Javascript expression: double greater than x and greater than y

Question 1

You need two separate conditions, such as 5<2 && 2<1 for this to do what you're after. Without two conditions, you are comparing the result of the first condition against the right side of the second condition.

Why?

For the unexplained behaviour, I believe that the explanation for why it's returning what it's returning is the way javascript handles booleans (among other things) when used in numerical operations, in other words, javascript will cast your booleans to 0 or 1, there are a lot of examples of this in a few questions here at so, for example this one, you could do +false and get a 0 for instance.

(5 < 2 < 1) is true because:

5<2 is resolved first, returning false

false is cast to a number, returning 0

0<1 will return true

(5 > 2 > 1) is false because:

5>2 is resolved first, will return true

true is cast to a number, will return 1

1>1 will return false

Question 2

No. You can't do this in JavaScript. Much as it would be useful, you're stuck with x > y && y > z.

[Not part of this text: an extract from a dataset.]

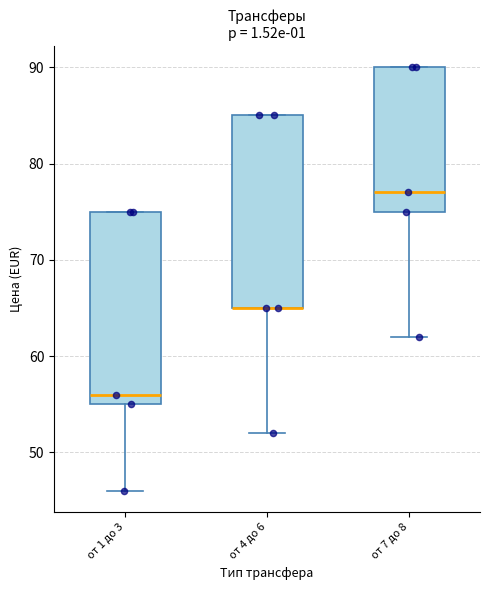

Reading left to right, transcribe this box plot: for each box, give where its median line is, the range the box spans, and where its two whiskers end, as read against the y-axis. The values are not printed on the chart, so give them approximately, as read against the axis.

от 1 до 3: median 56, box 55 to 75, whiskers 46 to 75
от 4 до 6: median 65 (drawn on the box's lower edge), box 65 to 85, whiskers 52 to 85
от 7 до 8: median 77, box 75 to 90, whiskers 62 to 90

That said, to explain your result:

5 < 2 gives false
false casts to 0
0 < 1 is true

And:

5 > 2 gives true
true casts to 1
1 > 1 is false

Question 3

As far as a "way to do a double greater than", you could define a function:

function gt () {
    var prev = arguments[0];
    return !([].slice.call(arguments, 1).some(function (arg) {
        var ret = prev <= arg;
        prev = arg;
        return ret;
    }));
}

...then call like this:

if(gt(x, y, z)) { ... }

Question 4

I would just try if((5>2) && (2>1)) { } not sure why the other one didnt work but thus implementation should be a proper substitute for code that could be written in the other way you have it.